At one and twenty George had had no liking for bread-and-butter misses. If he had met a girl of Meg's type then, he would have found her dull; but he followed the prevailing fashion and raved about Lydia, who, indeed, was pretty enough to charm most men's senses, and witty, too, in a rather pert fashion.

Now he came to think of it (but it was all so long ago!) he had a faint recollection of a very irate cousin of Lydia's who came to fetch her home, very much against her will; could that have been Barnabas Thorpe?

He had kept up a half-joking correspondence with her afterwards; but no one could have been more astonished than he was when the young woman turned up at his rooms in London one day, and threw herself utterly and completely on his protection!

Looking back now across the years that separated his ambitious and successful manhood from his unpromising youth, Mr.
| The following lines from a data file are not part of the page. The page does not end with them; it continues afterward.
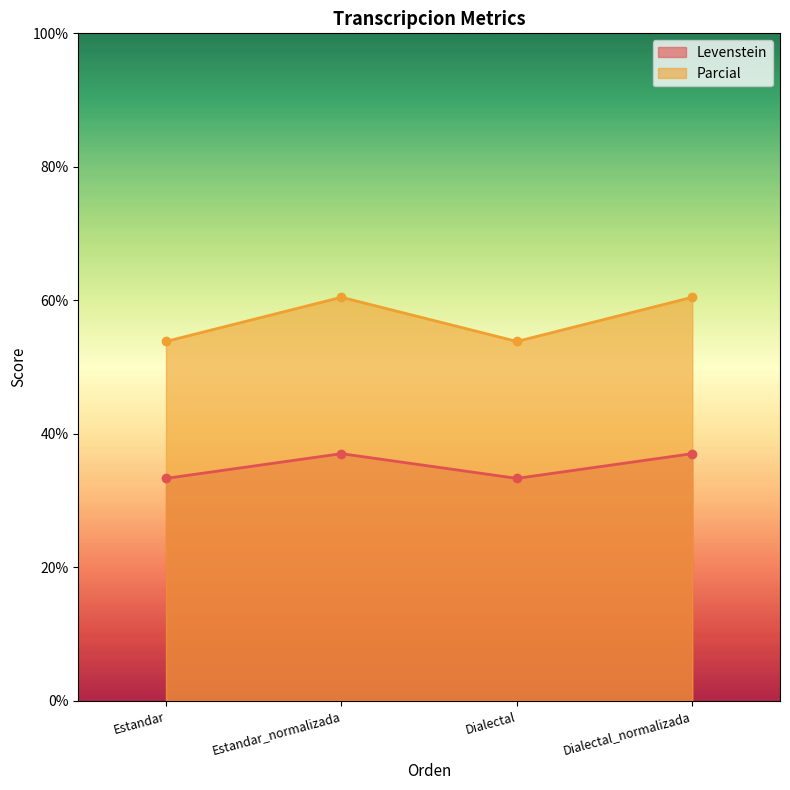

True or false: Levenstein and Parcial cross at least once.

False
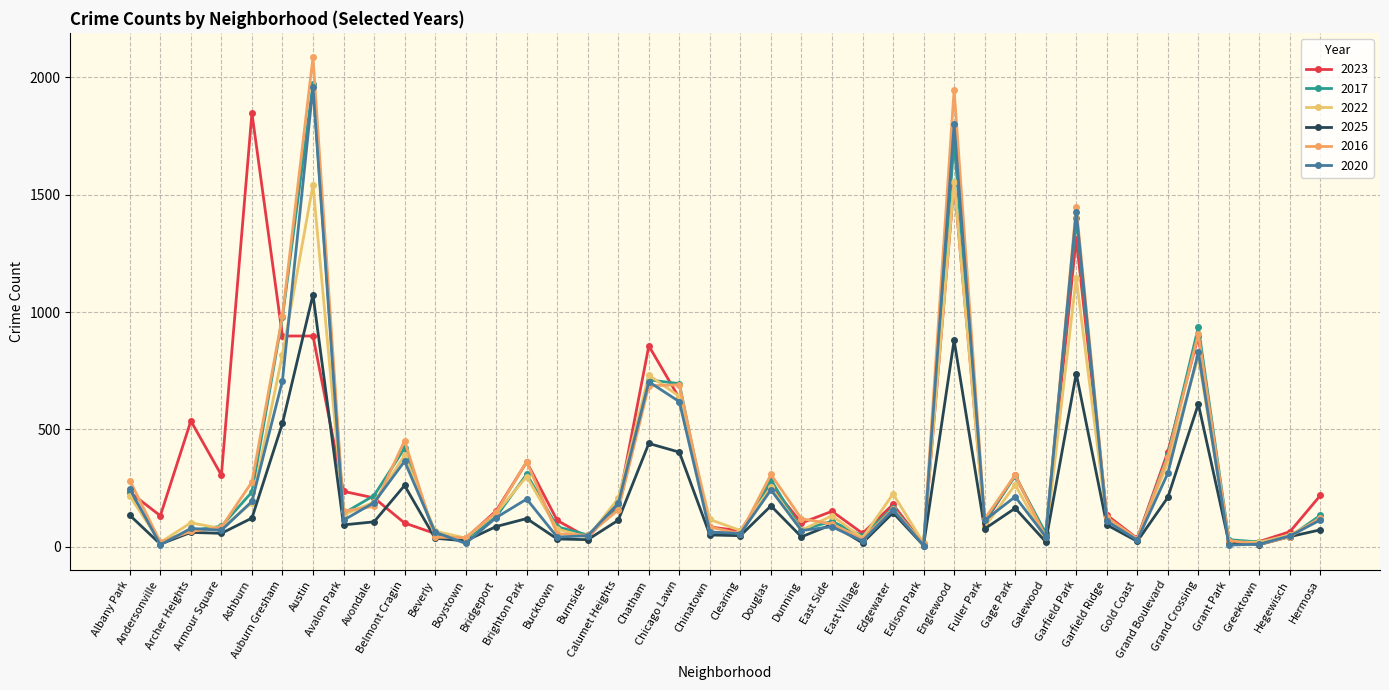

Which series has the largest total across all categories?

2023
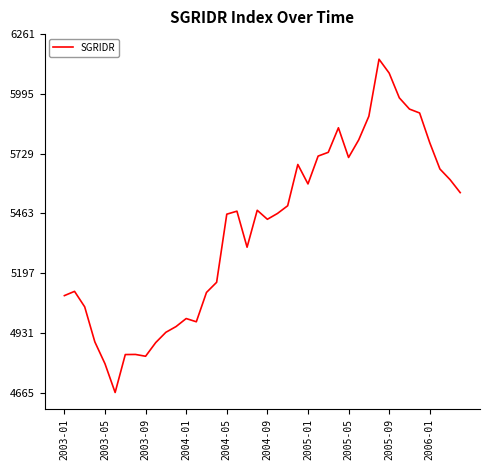

What is the difference between the maximum and minimum values?

1484.0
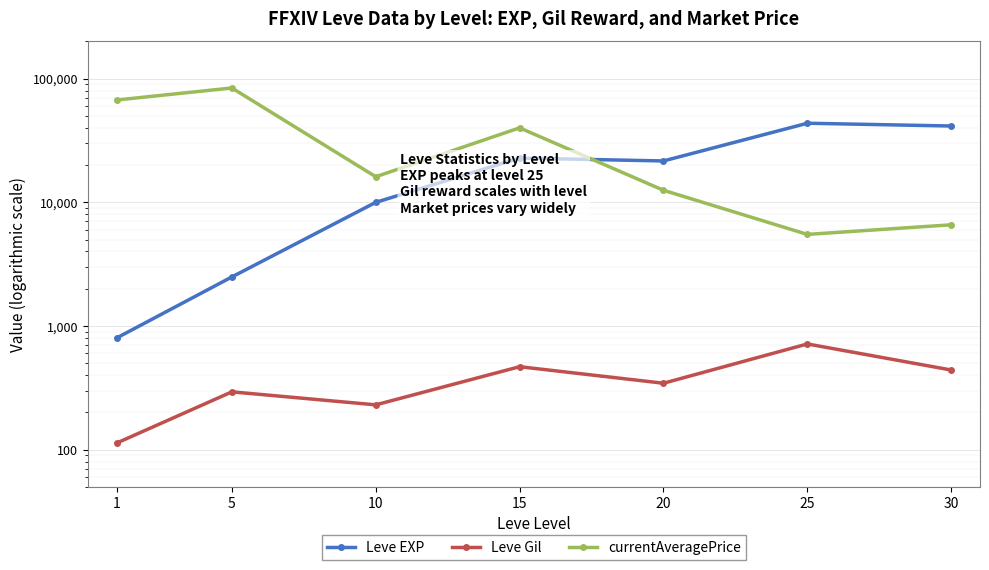

Reading left to right, transcribe all the data shown in this chart.

Leve EXP: 800.0	2490.0	9990.0	22790.0	21600.0	43600.0	41410.0
Leve Gil: 113.0	293.0	230.0	468.0	344.0	715.0	440.0
currentAveragePrice: 67220.5	84089.2	16100.4	40000.0	12507.5	5500.0	6576.4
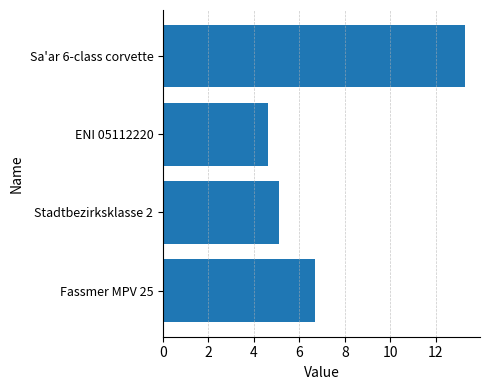

At which category does the chart reach its peak across all series?

Sa'ar 6-class corvette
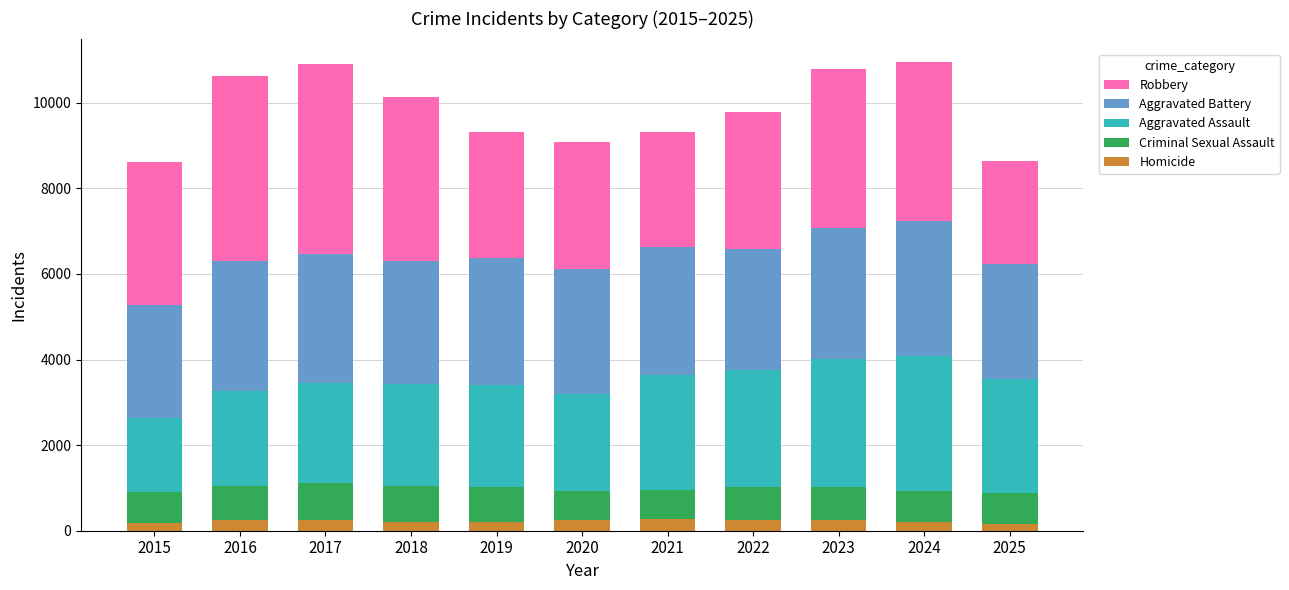

What is the total value across all series at 2022?

9777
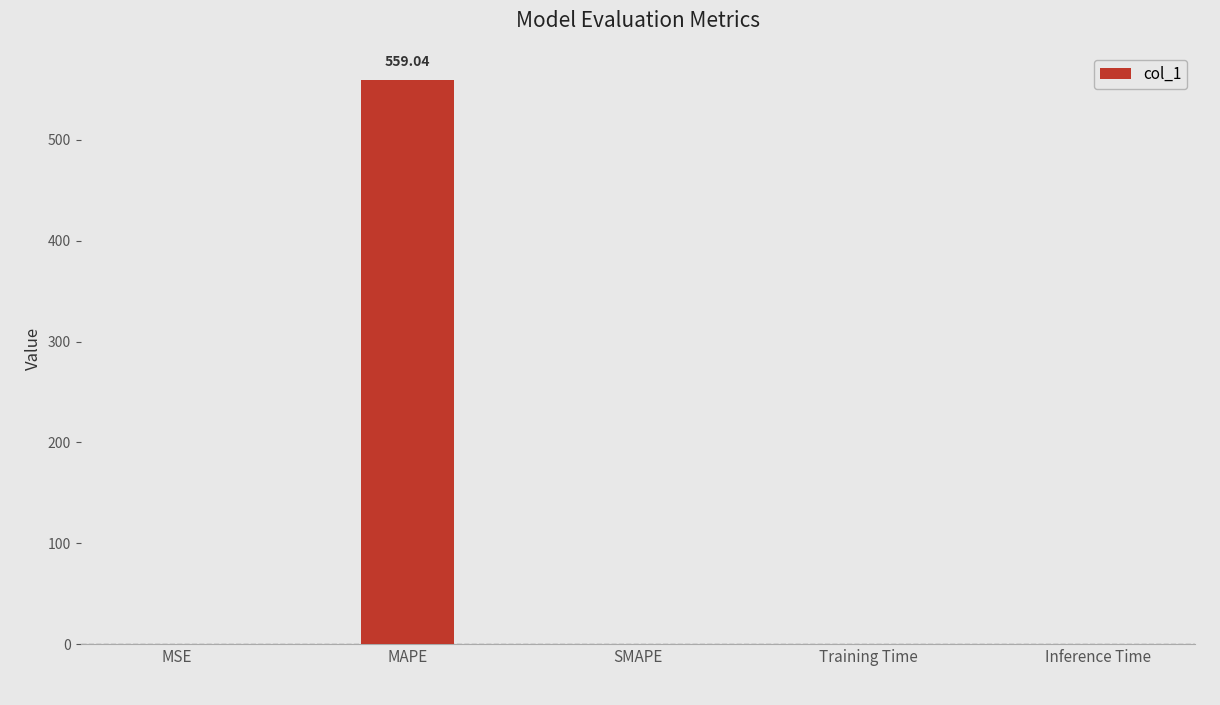

What is the sum of all values?

559.1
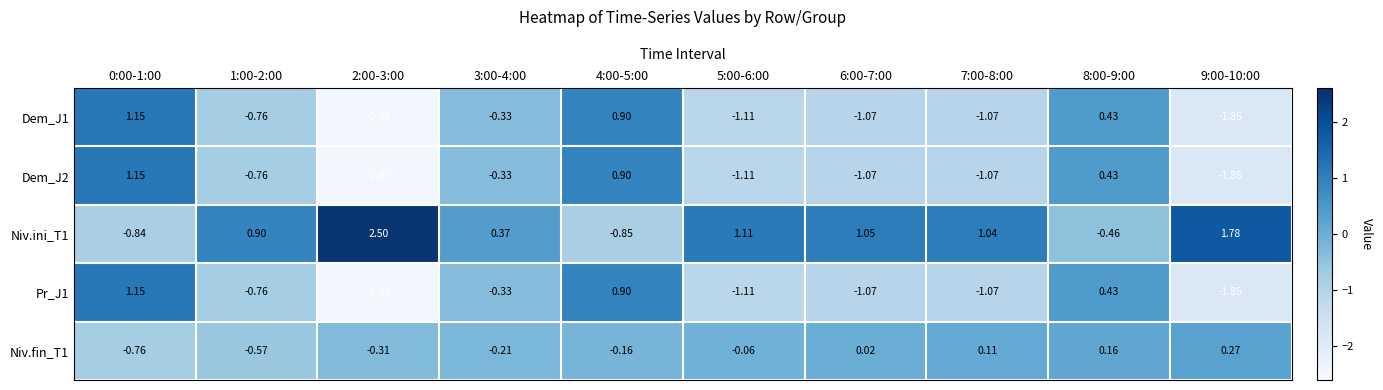

What is the difference between the highest and lowest values at 1:00-2:00?

1.7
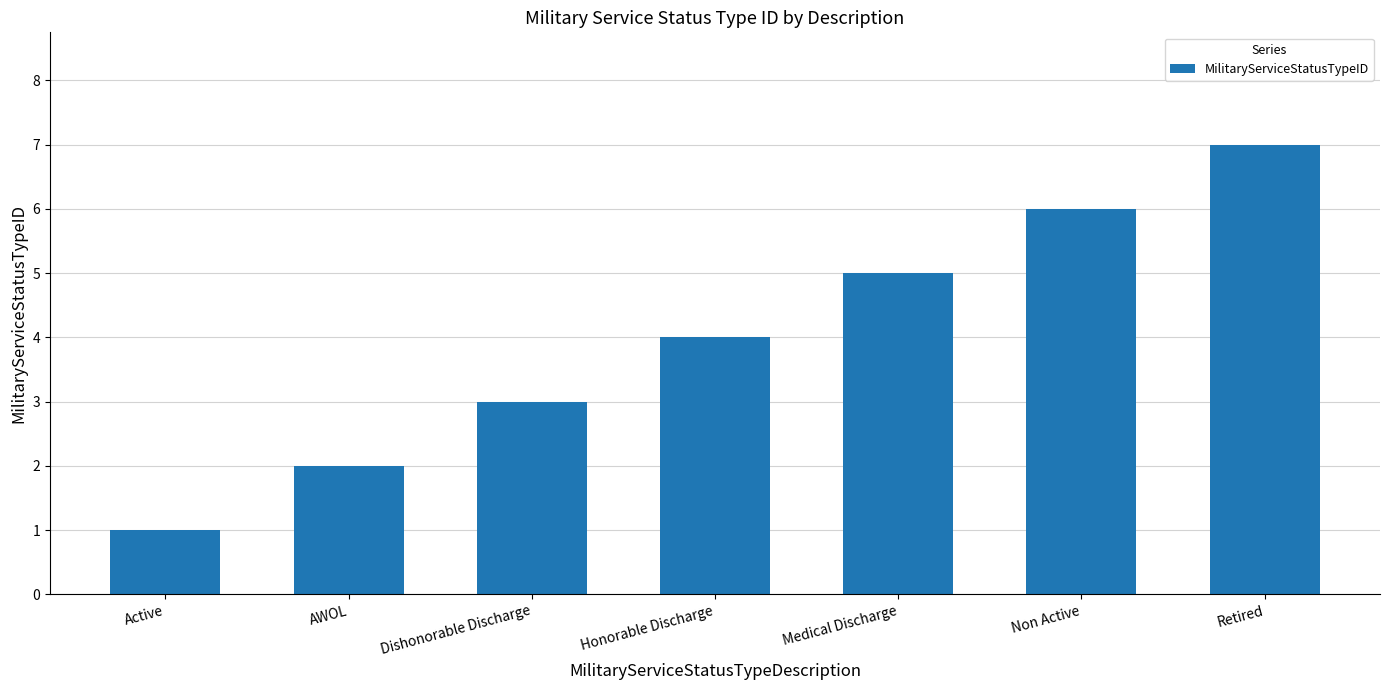

What is the change in value from Active to Honorable Discharge?

+3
Sauls said to himself, "what a young idiot he had been!" but it had been no case of betrayal.

He had never promised Lydia marriage; he had never lured her up to town; he would have sent her home, if she had chosen—only he was no Joseph. Yes! what a fool he had been; Meg would call him by a harder name!

There had been a very curious end to the vulgar story. Lydia fell ill with a most malignant form of small-pox when she had been with him a week.

She clung desperately to him then, entreating him to hold by her, not to send her away to die in a hospital; she had an absolute unreasoning fear of hospitals. She hardly expected him to accede to her agonised prayers; she would not have stood by him or by any one else in a like case; and, what there was of good in George Sauls, she had never been the woman to find out; but he did accede to them, greatly to her wonder.

George was not in love with her, he had not a shred of respect for her; but, when she turned to him in direst need, the something not ignoble in him responded and he did not desert her. To say that that loathsome disease had no terrors for him would scarcely be true; but he had a constitutional dislike to running away, and he faced the terrors; which, perhaps, on the whole, might be counted very much to his credit.